Trabulsi Jillian, Schall Joan I, Ittenbach Richard F, Olsen Irene E, Yudkoff Marc, Daikhin Yevgeny, Zemel Babette S, Stallings Virginia A
Division of Gastroenterology, The Children's Hospital of Philadelphia, Department of Pediatrics, University of Pennsylvania School of Medicine, Philadelphia, PA 19104, USA.
Am J Clin Nutr. 2006 Sep;84(3):523-30. doi: 10.1093/ajcn/84.3.523.
Suboptimal growth and nutritional status are common among children with cystic fibrosis (CF) and pancreatic insufficiency (PI). A better understanding of energy balance is required to improve prevention and treatment of malnutrition.
Our objective was to characterize energy balance and the reporting accuracy of dietary intake in children with CF by evaluating the relations between energy intake (EI), energy expenditure (EE), fecal energy loss, nutritional status, and growth.
The subjects were participants of a 24-mo prospective study of children 6-10 y of age with CF and PI. EE, EI, fecal energy loss, and anthropometric measures were obtained at baseline and at 24 mo.

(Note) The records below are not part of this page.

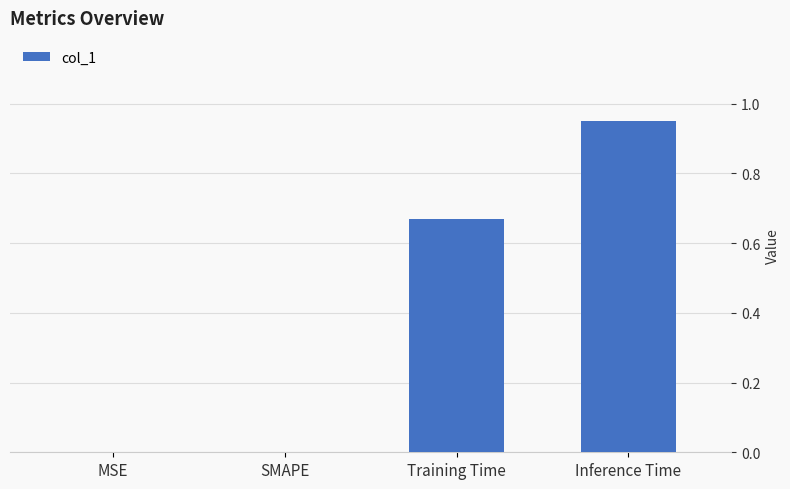

Which has a higher value, MSE or Training Time?

Training Time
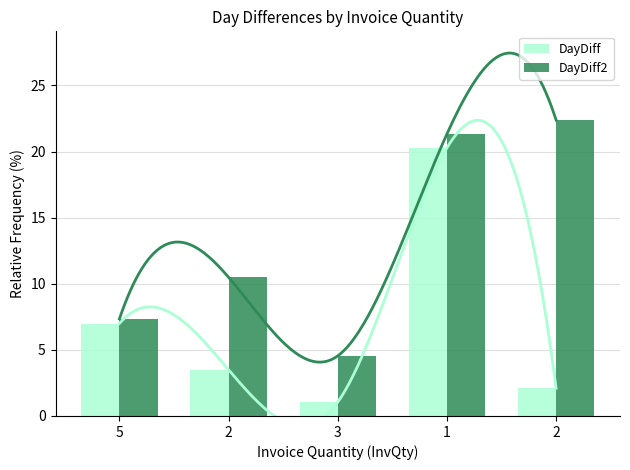

What are all the series names shown in the legend?

DayDiff, DayDiff2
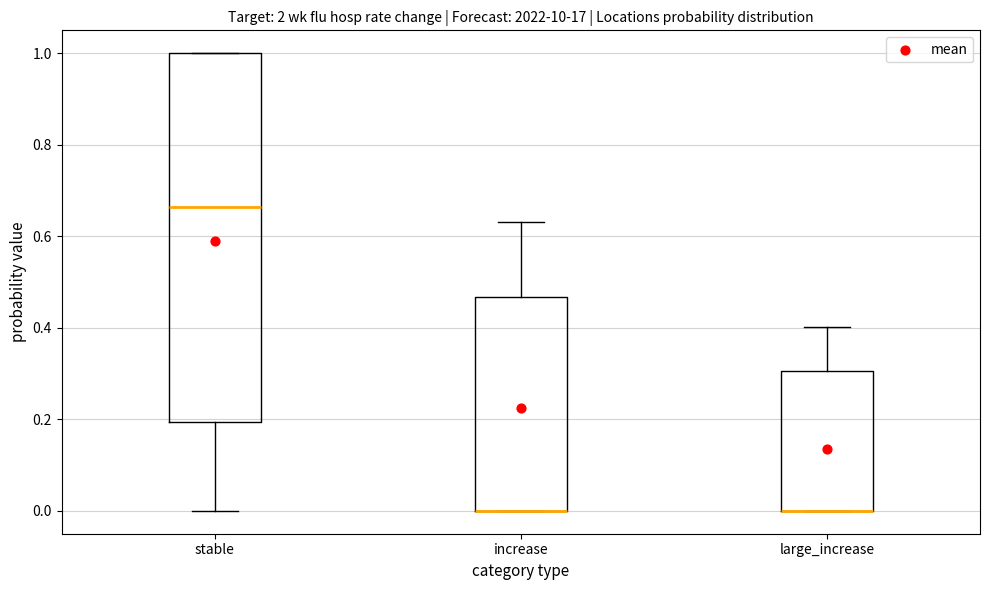

Comparing the boxes themselves (not the whiskers), which one is the tallest?

stable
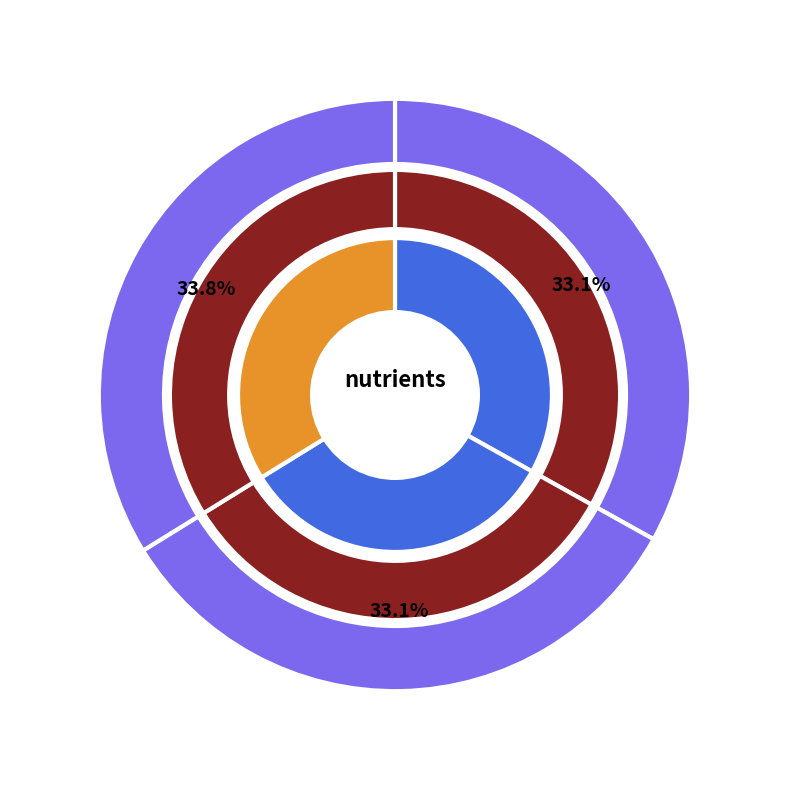

True or false: silicate accounts for 24% of the total.

False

The children (n = 69) had suboptimal growth at baseline (x +/- SD: weight-for-age z score, -0.53 +/- 1.19; adjusted height-for-age z score, -0.67 +/- 1.06; body mass index z score, -0.29 +/- 1.12), and these variables remained suboptimal at 24 mo. The median ratios of EI to EE at baseline and 24 mo were 1.15 and 1.18, respectively, which decreased to 1.09 and 1.10, respectively, when adjusted for fecal energy loss (EI(-FL):EE). At baseline, 7% of subjects were underreporters, 64% were accurate reporters, and 23% were overreporters of energy intake; the percentages were similar at 24 mo.
Although EI(-FL):EE ratios were higher than expected at both baseline and 24 mo, this cohort showed only age-appropriate weight gain. Self-reported dietary intake data at the individual level should be interpreted with caution, and weight gain velocity may serve as an objective measure of long-term energy balance.
生长发育欠佳和营养状况不佳在患有囊性纤维化(CF)和胰腺功能不全(PI)的儿童中很常见。需要更好地了解能量平衡,以改善营养不良的预防和治疗。
我们的目的是通过评估能量摄入(EI)、能量消耗(EE)、粪便能量损失、营养状况和生长之间的关系,来描述CF患儿的能量平衡和饮食摄入量报告的准确性。
研究对象为一项针对6至10岁CF和PI患儿的24个月前瞻性研究的参与者。在基线和24个月时获取EE、EI、粪便能量损失和人体测量指标。
这些儿童(n = 69)在基线时生长发育欠佳(x +/- SD:年龄别体重z评分,-0.53 +/- 1.19;校正年龄别身高z评分,-0.67 +/- 1.06;体重指数z评分,-0.29 +/- 1.12),并且这些变量在24个月时仍未达到最佳状态。基线和24个月时EI与EE的中位数比值分别为1.15和1.18,在根据粪便能量损失进行调整后(EI(-FL):EE),分别降至1.09和1.10。在基线时,7%的受试者能量摄入报告不足,64%为准确报告者,23%为能量摄入报告过度者;24个月时的百分比相似。
尽管在基线和24个月时EI(-FL):EE比值均高于预期,但该队列仅显示出符合年龄的体重增加。个体水平的自我报告饮食摄入数据应谨慎解读,体重增加速度可作为长期能量平衡的客观指标。